Rosadi Jamani
Ketua Satupena Kalbar
HATIPENA.COM – Di sebuah rumah tak berkoordinat di sudut Jakarta yang hanya bisa ditemukan dengan GPS versi Illuminati, Roja Belit mengumpulkan inner circle-nya. Rumah ini dijaga lebih ketat dari nuklir Iran; sinyal HP mental, CCTV berlapis-lapis, dan bahkan ada satpam yang katanya bisa mendeteksi kebohongan lewat kedipan mata.
Malam itu, Roja duduk di singgasananya, sebuah sofa buluk yang katanya bekas Presiden negara tetangga. Si Jangkung berdiri tegap, seolah-olah kalau ia salah laporan, mayatnya langsung jadi makanan buaya elit. Di ruangan itu hadir semua orang penting yang bisa dibeli, ketua influencer nasional yang jempolnya diasuransikan, ketua partai politik yang hobinya koleksi kasus KPK, jaksa, polisi, anggota DPR yang skor absensinya lebih parah dari murid bolos, pengacara kondang yang lebih sering tampil di infotainment dari di pengadilan, beberapa jenderal aktif yang berseragam seolah mau perang dunia ketiga, sampai ketua ormas yang setiap lima menit ganti nama.
Roja Belit tersenyum lebar, giginya berkilat kayak baru poles di tukang gigi jalanan. “Bagaimana perkembangan, anakku, Berry Belit?” tanyanya, suara setipis bisikan makhluk gaib.
Si Jangkung maju. “Pak, semua sudah aman. Berita korupsi quadriliun Pertamina sudah kita kubur lebih dalam dari makam dinosaurus. Media mainstream kita sudah setting, hari ini headline Lisa Mariana ngotot test DNA, besok 103 jenderal desak Gibran diganti pakai voting SMS, lusa ijazah palsu Jokowi muncul lagi kayak serial sinetron.”
Semua manggut-manggut seperti boneka dashboard. Roja Belit mencolek ketua influencer. “Kamu, pastikan topik korupsi receh viral. Kasus walid-nak-dewi-boleh itu trending, paham?”

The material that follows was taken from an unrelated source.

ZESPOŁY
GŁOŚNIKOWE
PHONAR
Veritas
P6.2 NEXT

Sang ketua influencer, mengenakan hoodie bertuliskan “Objektif Tapi Dibayar”, menjawab sambil menahan napas bau durian, “Tenang, Pak. Kita lagi siapin hashtag #KorupsiCintaku, biar netizen fokus marahin koruptor kelas teri.”

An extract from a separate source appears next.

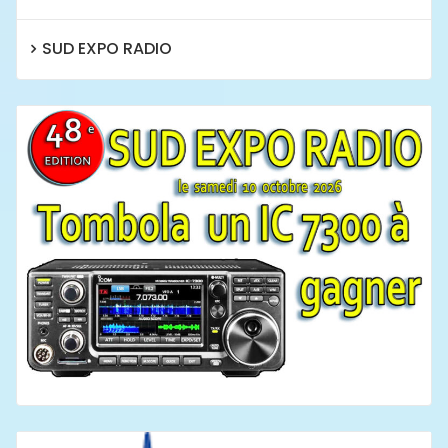
SUD EXPO RADIO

Roja mengangguk puas. Ia memandang ke pengacara kondang yang seolah siap ikut Puteri Indonesia dengan senyum selebar rel kereta api. “Sidang anak saya nanti…?”
Sang pengacara tertawa kecil seperti meremehkan hukum alam. “Sudah kita setting, Pak. Hakimnya temannya teman kita. Jaksa penuntutnya juga baru saja dapat promosi hotel berbintang. Kita pakai Pasal Ringan, KUHP bab Recehan, maksimal hukuman lima tahun. Bisa disulap jadi dua tahun pakai alasan Berry butuh healing inner child.”
Satu jenderal bersuara, mencoba menunjukkan relevansi. “Kalau ada demo, serahkan ke kita, Pak. Kita buat demo tandingan, rakyat cinta Berry Belit. Gratis kaos, nasi bungkus, dan honor Rp 50 ribu, dijamin rame.”
Roja Belit hampir meneteskan air mata terharu. Ia belum pernah merasa sehebat ini sejak sukses menghapus laporan 12 kasus pidana masa lalunya dengan satu tanda tangan. Sebelum rapat bubar, Roja berpesan, “Ingat, kunci kemenangan kita, distraksi maksimal, fakta minimal, drama nasional. Negara ini negara yang pinter bikin sinetron, bukan negara pinter cari kebenaran.”
Semua tertawa setuju. Tawa yang menggema, sarkastik, menyayat logika, dan entah bagaimana, terdengar sangat patriotik.
Sementara itu di luar, rakyat kecil masih sibuk bertengkar di kolom komentar, memperdebatkan siapa lebih jahat, maling sandal atau maling anggaran. Seperti biasa, cerita besar yang sesungguhnya, korupsi quadriliun yang bisa membangun seribu kota baru, lenyap seperti kentut di keramaian.
Roja Belit menyalakan cerutu, menatap langit-langit dengan puas. “Negara ini? Sudah kayak pasar malam. Yang penting rame. Yang penting jualan. Yang penting untung. Yang penting saya tetap Belit, dan tetap selamat.”
Malam itu, di rumah tanpa alamat, mereka semua sepakat, konspirasi adalah seni tertinggi dalam politik. Mereka, jelas, seniman-senimannya.